*** Opening of Input records ***

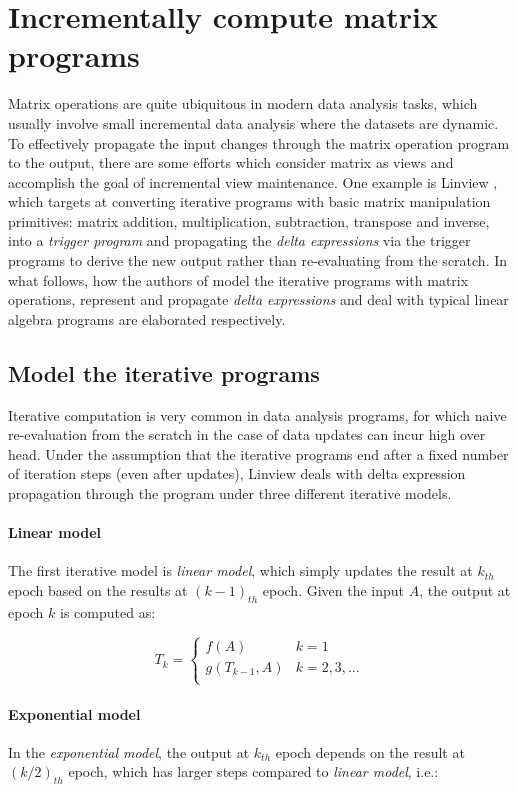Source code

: \section{Incrementally compute matrix programs}
Matrix operations are quite ubiquitous in modern data analysis tasks, which usually involve small incremental data analysis where the datasets are dynamic. To effectively propagate the input changes through the matrix operation program to the output, there are some efforts which consider matrix as views and accomplish the goal of incremental view maintenance. One example is Linview \cite{nikolic2014linview}, which targets at converting iterative programs with basic matrix manipulation primitives: matrix addition, multiplication, subtraction, transpose and inverse, into a {\em trigger program} and propagating the {\em delta expressions} via the trigger programs to derive the new output rather than re-evaluating from the scratch. In what follows, how the authors of \cite{nikolic2014linview} model the iterative programs with matrix operations, represent and propagate {\em delta expressions} and deal with typical linear algebra programs are elaborated respectively.

\subsection{Model the iterative programs}\label{sec: iterative_model}
Iterative computation is very common in data analysis programs, for which naive re-evaluation from the scratch in the case of data updates can incur high over head. Under the assumption that the iterative programs end after a fixed number of iteration steps (even after updates), Linview deals with delta expression propagation through the program under three different iterative models.

\paragraph{Linear model} The first iterative model is {\em linear model}, which simply updates the result at $k_{th}$ epoch based on the results at $(k-1)_{th}$ epoch. Given the input $A$, the output at epoch $k$ is computed as:

\[T_k=
\begin{cases}
f(A)& k=1\\
g(T_{k-1}, A) & k=2,3,\dots\\
\end{cases}
\]

\paragraph{Exponential model} In the {\em exponential model}, the output at $k_{th}$ epoch depends on the result at $(k/2)_{th}$ epoch, which has larger steps compared to {\em linear model}, i.e.:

*** Close of Input records ***

**Try it:** An exact retyping of the lines from the one with "Iterative computation is" to the end of the material above, with both ends included and nothing added, is the required answer.

**Result of the task:**
Iterative computation is very common in data analysis programs, for which naive re-evaluation from the scratch in the case of data updates can incur high over head. Under the assumption that the iterative programs end after a fixed number of iteration steps (even after updates), Linview deals with delta expression propagation through the program under three different iterative models.

\paragraph{Linear model} The first iterative model is {\em linear model}, which simply updates the result at $k_{th}$ epoch based on the results at $(k-1)_{th}$ epoch. Given the input $A$, the output at epoch $k$ is computed as:

\[T_k=
\begin{cases}
f(A)& k=1\\
g(T_{k-1}, A) & k=2,3,\dots\\
\end{cases}
\]

\paragraph{Exponential model} In the {\em exponential model}, the output at $k_{th}$ epoch depends on the result at $(k/2)_{th}$ epoch, which has larger steps compared to {\em linear model}, i.e.:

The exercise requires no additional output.